Re: [PATCH 0/2] Introduce SIS_CACHE to choose previous CPU during task wakeup

From: Madadi Vineeth Reddy
Date: Tue Oct 17 2023 - 05:52:57 EST


Hi Chen Yu,

On 26/09/23 10:40, Chen Yu wrote:
> RFC -> v1:
> - drop RFC
> - Only record the short sleeping time for each task, to better honor the
> burst sleeping tasks. (Mathieu Desnoyers)
> - Keep the forward movement monotonic for runqueue's cache-hot timeout value.
> (Mathieu Desnoyers, Aaron Lu)
> - Introduce a new helper function cache_hot_cpu() that considers
> rq->cache_hot_timeout. (Aaron Lu)
> - Add analysis of why inhibiting task migration could bring better throughput
> for some benchmarks. (Gautham R. Shenoy)
> - Choose the first cache-hot CPU, if all idle CPUs are cache-hot in
> select_idle_cpu(). To avoid possible task stacking on the waker's CPU.
> (K Prateek Nayak)
>
> Thanks for your comments and review!
>
> ----------------------------------------------------------------------

Regarding making the scan for finding an idle cpu longer vs cache benefits,
I ran some benchmarks.

Tested the patch on power system with 12 cores. Total of 96 CPU's.
System has two NUMA nodes.

Below are some of the benchmark results

schbench 99.0th latency (lower is better)
========
case load baseline[pct imp](std%) SIS_CACHE[pct imp]( std%)
normal 1-mthreads 1.00 [ 0.00]( 3.66) 1.00 [ 0.00]( 1.71)
normal 2-mthreads 1.00 [ 0.00]( 4.55) 1.02 [ -2.00]( 3.00)
normal 4-mthreads 1.00 [ 0.00]( 4.77) 0.96 [ +4.00]( 4.27)
normal 6-mthreads 1.00 [ 0.00]( 60.37) 2.66 [ -166.00]( 23.67)

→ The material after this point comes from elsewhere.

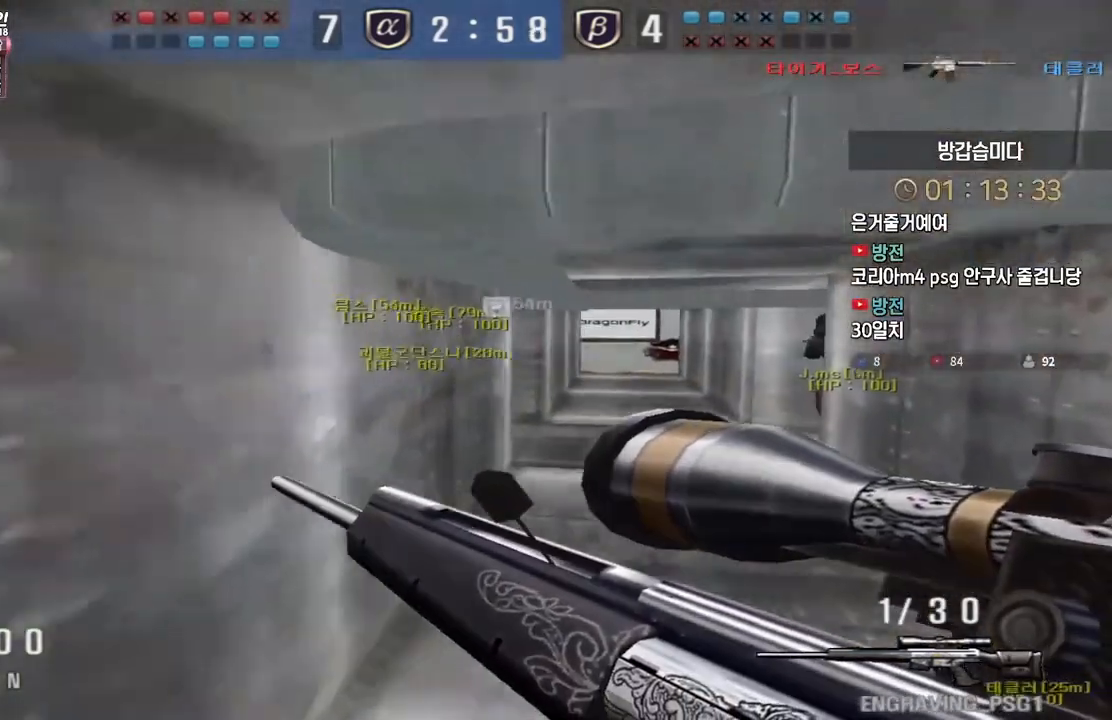
{"keys": ["a", "w"], "events": [[17, "d", "up"], [50, "w", "up"], [100, "w", "down"], [117, "ctrl", "up"], [133, "d", "down"], [267, "ctrl", "down"], [283, "d", "up"], [283, "w", "up"], [367, "a", "down"], [383, "ctrl", "up"], [383, "w", "down"]]}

schbench results are showing that there is not much impact in wakeup latencies due to more iterations
in search for an idle cpu in the select_idle_cpu code path and interestingly numbers are slightly better
for SIS_CACHE in case of 4-mthreads. I think we can ignore the last case due to huge run to run variations.

producer_consumer avg time/access (lower is better)
========
loads per consumer iteration baseline[pct imp](std%) SIS_CACHE[pct imp]( std%)
5 1.00 [ 0.00]( 0.00) 0.87 [ +13.0]( 1.92)
20 1.00 [ 0.00]( 0.00) 0.92 [ +8.00]( 0.00)
50 1.00 [ 0.00]( 0.00) 1.00 [ 0.00]( 0.00)
100 1.00 [ 0.00]( 0.00) 1.00 [ 0.00]( 0.00)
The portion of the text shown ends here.